La recensione di "Faust", di Leonardo Manzan in scena al Teatro Vascello di Roma fino al 22 dicembre

Recensione a cura di Mario Turco

Dobbiamo bruciare Johann Wolfgang von Goethe? Dopo De Sade, è arrivato il turno di accendere il rogo di uno dei campioni della cultura occidentale più unanimemente riconosciuti dalla nostra piccola e vecchia Europa? La furia generazionale contro la tradizione si è spinta fino al punto di ripudiare perfino uno dei miti più "olimpionici" della sua letteratura? Il fatto più straordinario di questa audace tesi è che questo "gran rifiuto" avviene proprio durante la fine della rappresentazione teatrale "Faust", che per la regia di Leonardo Manzan è in scena al Teatro Vascello di Roma fino al 22 dicembre. 


Produzione La Fabbrica dell’Attore-Teatro Vascello, TPE Teatro Piemonte Europa e LAC Lugano Arte e Cultura, in collaborazione con il Teatro della Toscana-Teatro Nazionale, in appena 100 minuti il testo dello spettacolo scritto dallo stesso giovane regista insieme al sodale Rocco Placidi parte infatti dalla messa in scena del Faust I e II, compendio di 60 anni di febbrile limatura compiuta dall'autore tedesco in cerca di un'immortalità artistica più demoniaca del suo protagonista, per abiurare il suo compito già dal primo minuto. Come dicono infatti le note di regia: "Il nostro Faust ha un problema concreto e insormontabile: vuole mettere in scena il Faust di Goethe. Vuole rappresentare sé stesso. Ma questo non è più possibile". Ecco che la scena, curata da Giuseppe Stellato, si apre infatti da subito su un tavolo "senza inizio e senza fine" da anonima conferenza stampa in cui quattro relatori prendono posto chiedendo al pubblico se ci sono domande. L'argomento è, o dovrebbe essere, il "capolavoro" (ad ogni occorrenza del termine i conferenzieri alzano le braccia, come arrendendosi di fronte alla banalità dell'altezza goethiana) del titolo, a cui però non sembra i protagonisti vogliano concedersi. Tramite la prima di una serie di trovate riuscitissime da teatro dell'assurdo, tra gli oratori comincia infatti una specie di gara di rutti, intervallata da espressioni fàtiche (alcune spinte ad estremi di gustosissimo non-sense come "Se sto zitta mi sentite?" oppure "Si è sentito quello che non si è detto?") e sprazzi di riassunti della sua polimorfica struttura per studenti, perfidamente conditi con un micidiale “Ce l’avete voi a Centocelle le allegorie”? 
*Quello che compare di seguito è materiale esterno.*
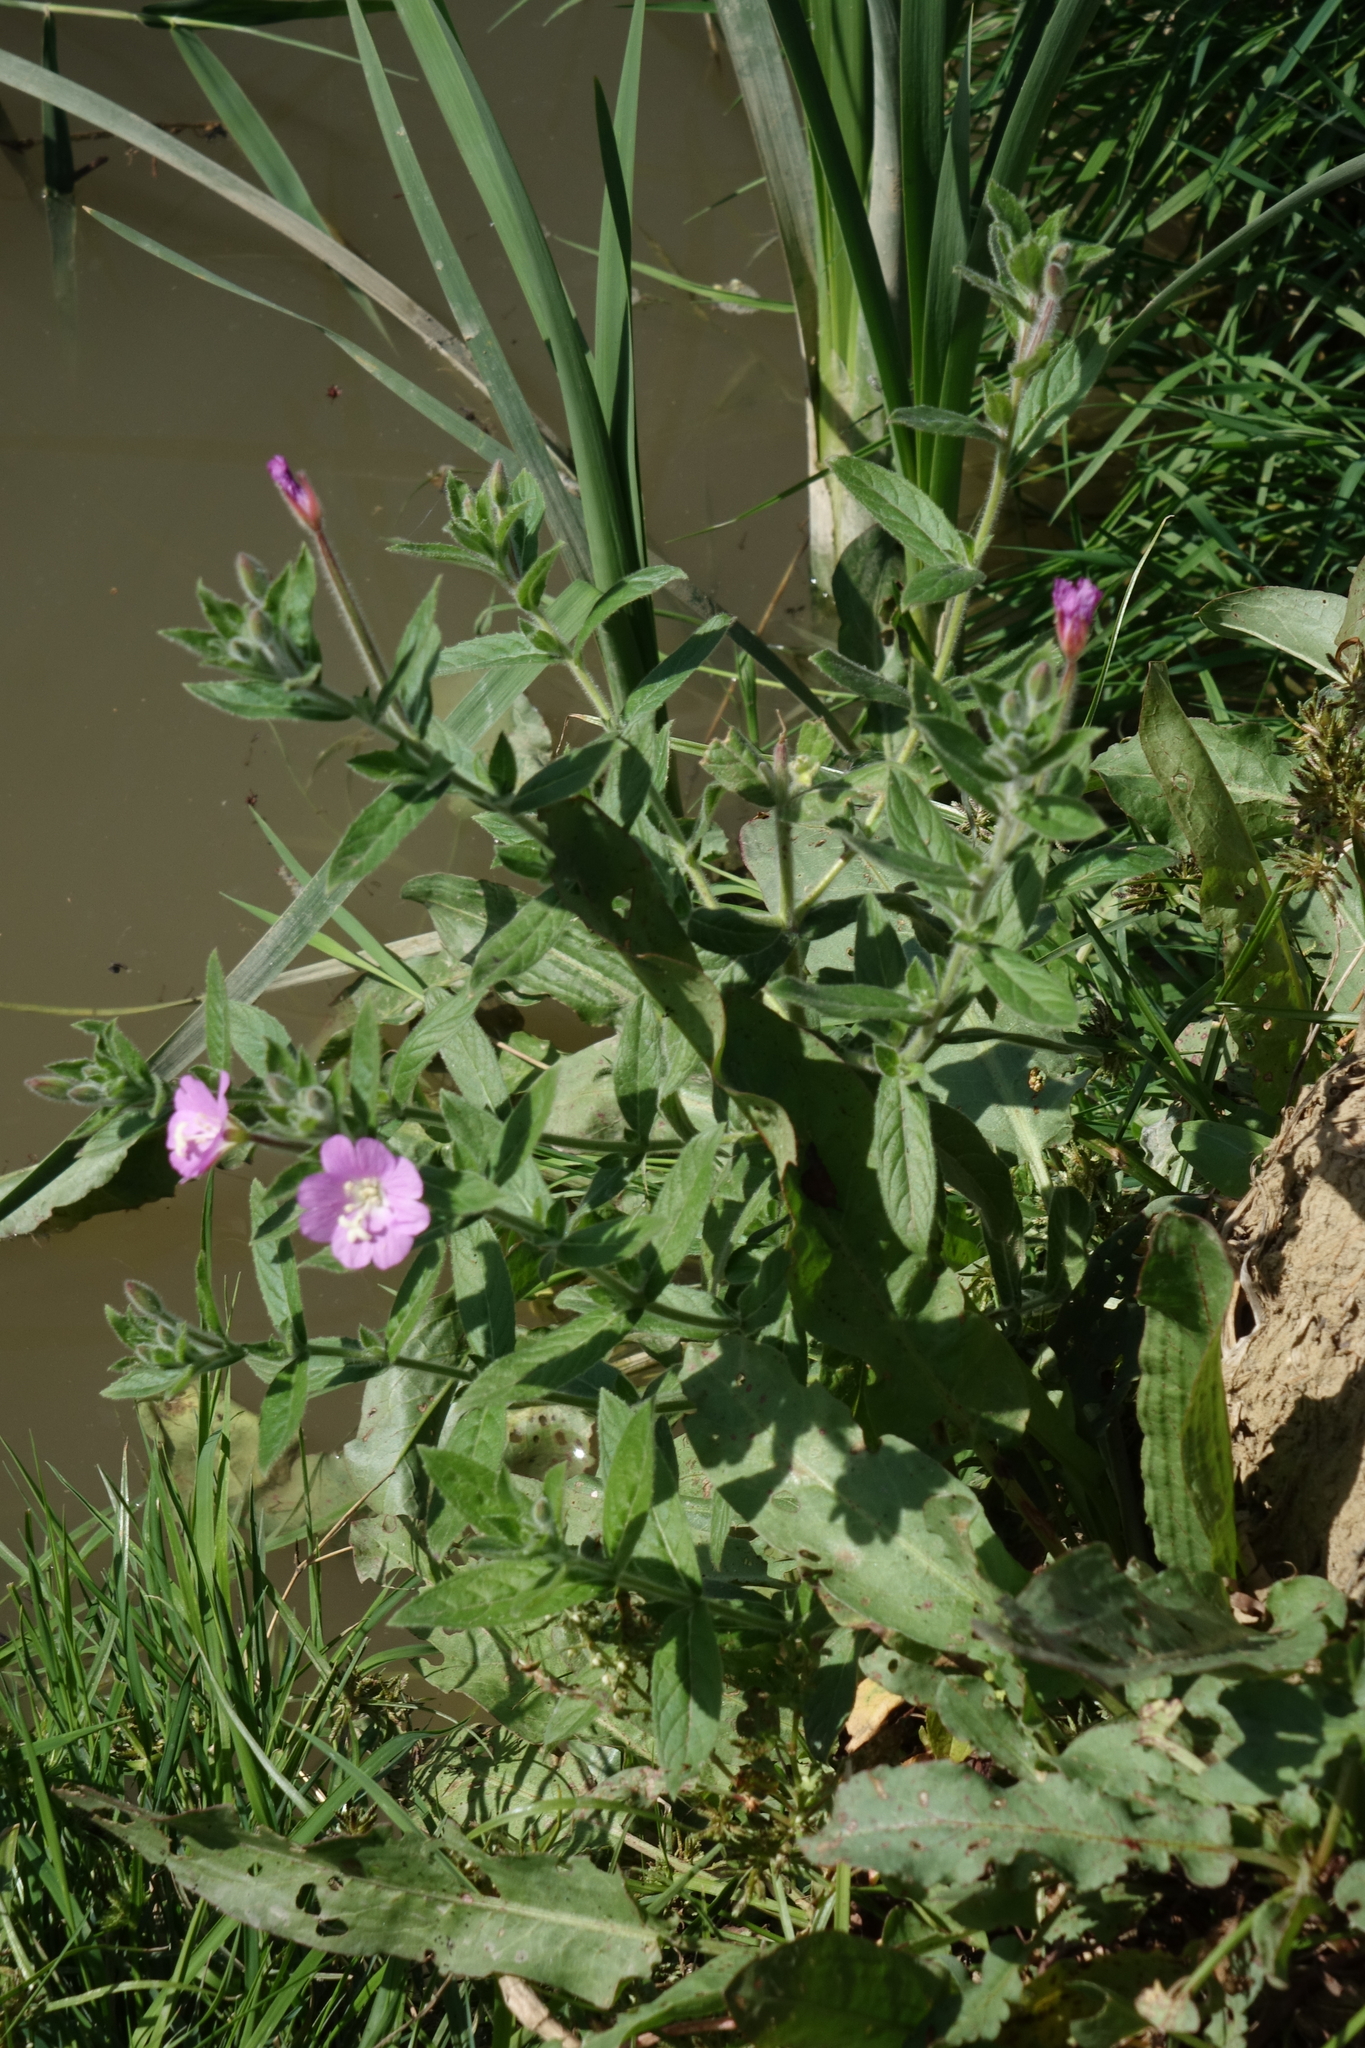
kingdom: Plantae
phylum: Tracheophyta
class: Magnoliopsida
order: Myrtales
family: Onagraceae
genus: Epilobium
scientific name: Epilobium hirsutum
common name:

Così questo Faust non si schioda nemmeno per un momento – il sipario si apre solo per far entrare il Mefistofele interpretato come un residuato da avanspettacolo dalla bravissima Paola Giannini e, ovviamente, per farlo uscire minaccioso dopo il malinconico finale - dal prologo metateatrale che apre anche il testo originale esaurendosi volutamente proprio in questo continua e abrasiva rinuncia alla sua messa in scena. Con un coraggio demifisticatore davvero lodevole e quasi sempre originale, Manzan si pone oltre Goethe rapendone piuttosto situazioni, personaggi, temi e ricezione per portare sul palco la sua esplosiva cifra teatrale d’artista e di uomo. Una cifra di cui possono riscontrare padri e padrini, certo, perché continuamente e volutamente evocati davanti al sabba delle sue idiosincrasie personali. Che sono in alcuni casi dirompenti – la passione per gli “stacchetti” musicali, la contestualizzazione misogina con cui Goethe tratta la Margherita del dramma, i calviniani esperimenti delle articolazioni del “C’era una volta” e della scena delle idee -, in altri comunque dialoganti con le forme del proprio tempo – il battutismo da stand-up comedy come nella canzone cinica sul suicidio – e in altre solipsistiche fino alla noia – i ben due lirismi tardoadolescenziali sull’amore tormentato che probabilmente lo angustia nella vita vera. Una materia comunque vivissima e sempre imprevedibile per spettatori evidentemente “disabituati al pensiero stravagante” e al gesto estremo, come dimostrato dal sussulto alla craniata sul tavolo dell’attrice Chiara Ferrara. Provocatorio (“A noi il Faust di Giovanni Ortoleva è piaciuto di più”) fino all’aperta rivendicazione che deve essere detto “Maledetto l’artista che crede di migliorare il mondo”, questo Faust non ha sete di conoscenza, non fa patti con nessuno e soprattutto non vende l’anima: la mostra soltanto, e noi gli siamo grati per questo piccolo, imperfetto ma delicato capolavoro. In fondo, l’eternità culturale ha fatto il suo tempo.